People like James Rickards, author of “Currency Wars” and “The Death of Money” have been tracking this development for some time.
“If you said to me, does China want to get rid of the dollar as the global reserve currency? The answer is yes. But most people think that they want the yuan. They don’t. It’s the SDR,” he told the Epoch Times in an exclusive interview.
“The United States is opposing it, but Christine Lagarde [the IMF managing director], is pushing very hard to increase the Chinese role. It’s a complicated global game,” he added.
Zhou said the new global SDR reserve currency could prevent financial crises like the Great Recession of 2008 and the IMF should manage it.
“The crisis again calls for creative reform of the existing international monetary system toward an international reserve currency with a stable value, rule-based issuance and manageable supply,” he wrote.
Rickards said if everything goes according to plan, the United States can do nothing against the IMF launching the next reserve currency. In fact, he said it has already accepted this path and is managing rather than obstructing it.
“According to its charter, the IMF is to function as the world’s central bank, a fact carefully disguised by nomenclature and by the pose of IMF officials as mere international bureaucrats dispensing dispassionate technical assistance to nations in need,” he wrote in “The Death of Money.”
In practice, this would mean creating a capital market for SDRs deep enough for companies and governments to use it. In addition, resources such as oil would need to be priced in SDRs, just like Zhou envisions.

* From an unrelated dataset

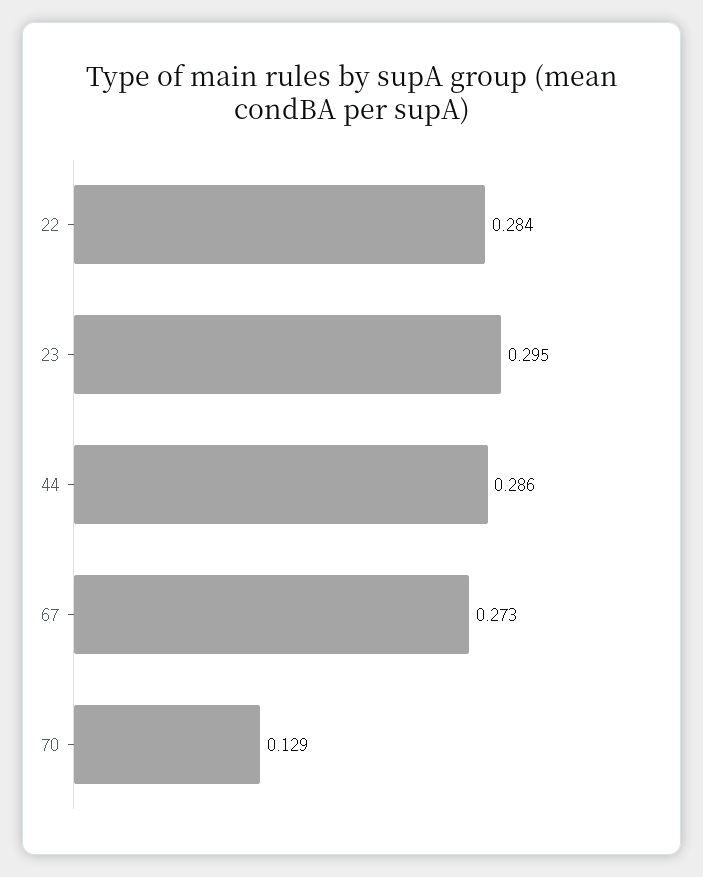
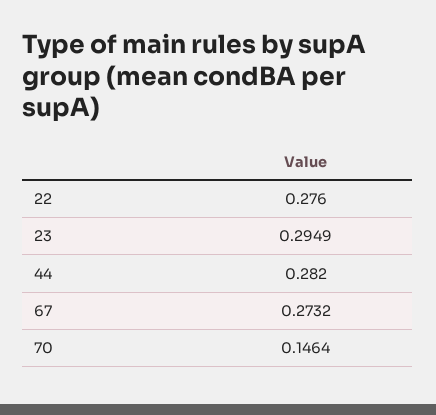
22: 0.284 -> 0.276
44: 0.286 -> 0.282
70: 0.129 -> 0.1464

Then the SDR could replace the dollar as the international reserve currency. Its price would be determined against a basket of international currencies including the Chinese yuan.
“The BRICS [Brazil, Russia, India, China and South Africa] and the Shanghai Cooperation Organization may have separate agendas in military and strategic affairs, but they are like-minded on the subjects of IMF voting rights, and they share an emerging antipathy to the dollar’s dominant role,” he wrote.
Of course, the real reason is for China to wrestle more power away from the United States. Not even Zhou can determine whether an IMF reserve currency would be more or less stable than the dollar. It’s a nice idea, but hasn’t been put into practice.
The only thing China doesn’t yet have is significant voting rights at the IMF. Right now it only has 3.8 percent of the total votes, not enough to make a difference, at least officially. However, this may change soon as well.
“I think quotas are very dated. If you look at the share of quotas and you compare the share of quotas to the share of world GDP, you see that the quotas are reflecting GDP shares from an earlier era. Not just China, but emerging markets in general expanded their global presence,” said Harvard professor Carmen Reinhart.
The United States has 16.74 percent of the votes at the IMF. Because it holds more than 15 percent of, it can block any decision, giving it effective veto power. And it won’t give up that power anytime soon.
“That’s going to be a hard one. My inclination would be to say that’s still a ways away, but I do think that increased voting shares for emerging markets is part of catching up with reality,” said Reinhart.
On Dec 1, 2015, Chinese central bank officials didn’t quite state that they achieved the first step toward their ultimate goal.
But they did at least hint at it, “China will … contribute to promoting world economic growth, safeguarding financial stability, and improving global economic governance.” Safeguarding financial stability with a new global reserve currency, that is.